By Samantha Stallard, Director of Marketing & Business Development
Photo courtesy: Vogue Facebook
Red carpet coverage is nothing new. We've been clamoring in front of our TVs to watch celebrities take slow walks from their cars to a theater since mother-daughter duo Joan and Melissa Rivers took over E!'s red carpet coverage in the 1990s. Their spontaneity and quick-witted critiques revolutionized the carpet into a stand-alone entertainment genre (today, E! covers all major award shows and begins their live coverage of The Academy Awards a staggering 10 hours before primetime). But there's something different about the Met gala...
... It's not an awards show or a movie premiere, not a product launch or an industry upfront. It's just a red carpet. Well, that's all we see anyway. Officially, it’s the Metropolitan Museum of Art Costume Institute benefit, a black-tie extravaganza held the first Monday in May to raise money for the Costume Institute (the museum's fashion department). The party signals the opening of the Institute’s annual blockbuster show and is known for its celebrity and fashion hosts.

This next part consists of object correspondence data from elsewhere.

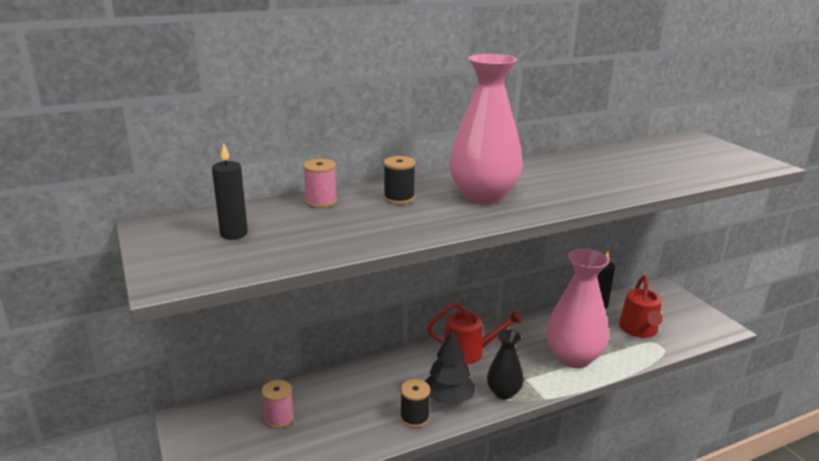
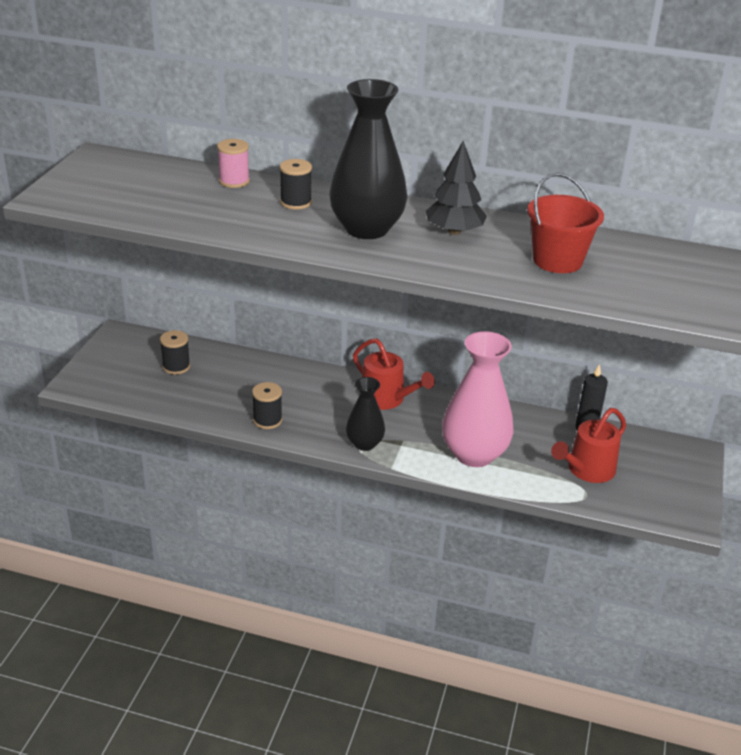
camera: 40 degrees right, 10 degrees up
black candle [212,143,248,239] -> none
pink spool [261,380,294,429] -> black spool [160,330,190,375]
black tree [425,330,476,404] -> black tree moved to [426,141,487,235]
pink vase [449,54,523,204] -> black vase [329,79,407,239]
none -> red bucket [527,173,604,273]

A preview of the "Camp: Notes on Fashion" exhibition before the gala. Photo courtesy: @metmuseum Instagram
Unlike other cultural fund-raisers, the Met gala is invitation only (there is a waiting list to attend) and while it used to be reserved for wealthy New York socialites, it's moved on to include models, musicians, actors, athletes, and their designer counterparts.

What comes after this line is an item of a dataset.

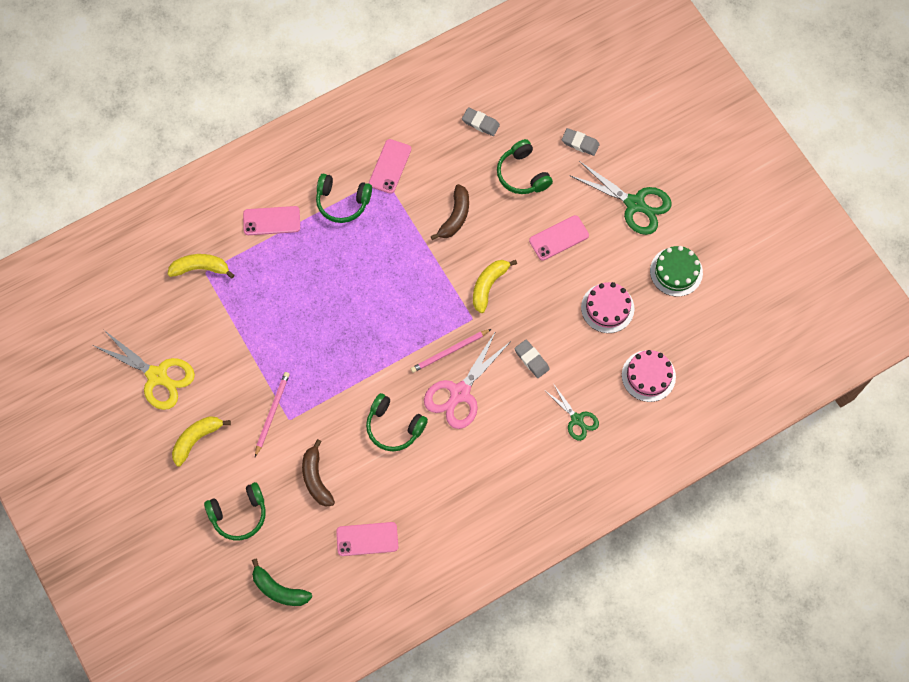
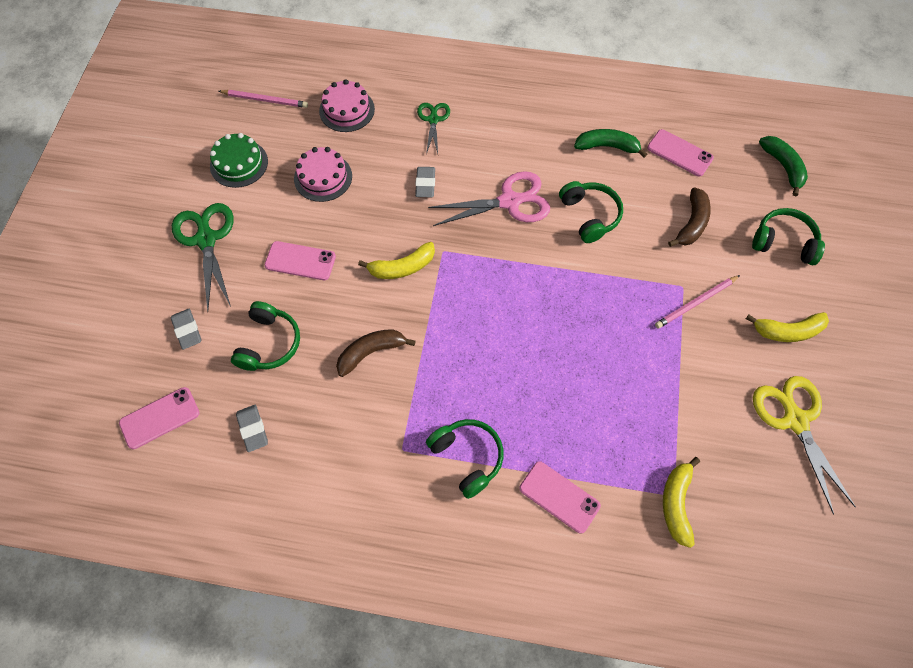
camera: 140 degrees left, 5 degrees down
yellow banana [168,254,235,279] -> yellow banana turned 60 degrees clockwise [663,457,700,548]
pink phone [369,139,411,194] -> pink phone moved to [119,387,200,449]
pink pencil [411,329,491,373] -> pink pencil moved to [219,90,308,108]
none -> green banana [574,129,647,158]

Tickets go for $35,000 apiece, and tables range from $200,000 to $300,000, with all money going directly to the self-funded Costume Institute. Vogue's Editor-in-Chief and gala co-chair, Anna Wintour, has final say over every invitation and attendee, which means that even if a company buys a table, it cannot choose everyone who sits there. Additionally, for the last three years, attendees have been forbidden from posting on social media once inside the event.

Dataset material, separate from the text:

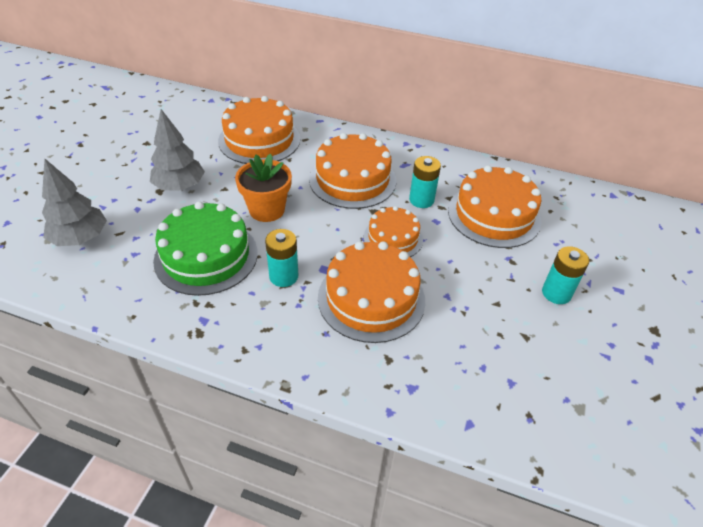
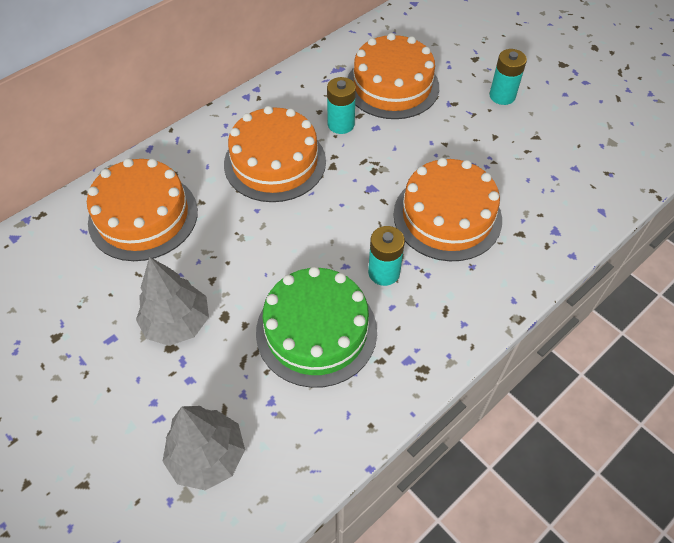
camera: 60 degrees left, 10 degrees up
orange flower pot [235,154,292,222] -> none
orange cake [364,206,423,257] -> none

This year the exhibition, “Camp: Notes on Fashion,” was a play on the Susan Sontag essay “Notes on Camp” and hosted by Condé Nast's own Wintour, the creative director of Gucci, Alessandro Michele, pop stars Harry Styles and Lady Gaga, and tennis pro, Serena Williams.
Some of 2019's Met gala hosts. Photo courtesy: @coreytenold for @vogue Instagram
So, when and how did an event-less red carpet become the annual cultural moment it is today? Of course, it's all about Anna, who took over as co-chair in 1995 and turned what was once just another New York societal dinner into the "Oscars of Fashion." Wintour chooses the theme, and de-facto dress code, personally. Past themes have included "Heavenly Bodies: Fashion and the Catholic Imagination," "China: Through the Looking Glass,” and "AngloMania: Tradition and Transgression in British Fashion."
the Met gala is pure vanity with no apologies.
In today's culture, where Instagram is our sun and celebrity content is our currency, the Met gala is Queen. For one night, we get to watch the "most important people in the world" (irony not lost) gather together to bask in each other's beauty, wear millions of dollars worth of fashion and jewels, and hopefully do something scandalous ("Of course sometimes shit goes down when there's a billion dollars on an elevator").
Katy Perry in a chandelier designed by Jeremy Scott. Photo courtesy: @metmuseum Instagram
The event is beyond aspirational, it's almost ethereal, and content consumers know that they will most likely never smoke on the floor of the Met bathroom with the Hadid sisters. The Met gala is the ultimate VIP event of the year and the fact that we have little to no idea of the experiences that go on inside make it all the more compelling.
On Monday, the gala reached its full potential by turning the red (or in this case, pink) carpet into an immersive theater experience, where the attendees became stage actors and their unique interpretations of camp became their stories. Past years have hinted to this form of entertainment, but in 2019, the quirky theme combined with an even kookier cast of characters created the perfect environment.
Lady Gaga arrives in her first of four looks by Brandon Maxwell. Photo courtesy: @coreytenold for @vogue Instagram
Lady Gaga arrived in a larger than life pink dress, but promptly stripped down to a black dress underneath, then another pink dress under that — and finally to her underwear
- Wearing a red and crystal ensemble, Jared Leto arrived carrying a replica of his own head
Singer Kacey Musgraves dressed up as Barbie, wore an all-pink Moschino dress with perfectly coiffed blond wig, pink boa, pink cat-eye shades, and a hairdryer
Katy Perry came as a chandelier -- her headpiece weighed 40 pounds
Dressed in a gold bodysuit and matching headpiece, actor Billy Porter was carried onto the red carpet by six shirtless men
Now, we consume images, debate who "got" camp and who didn't, and wait for Wintour to announce 2020's theme.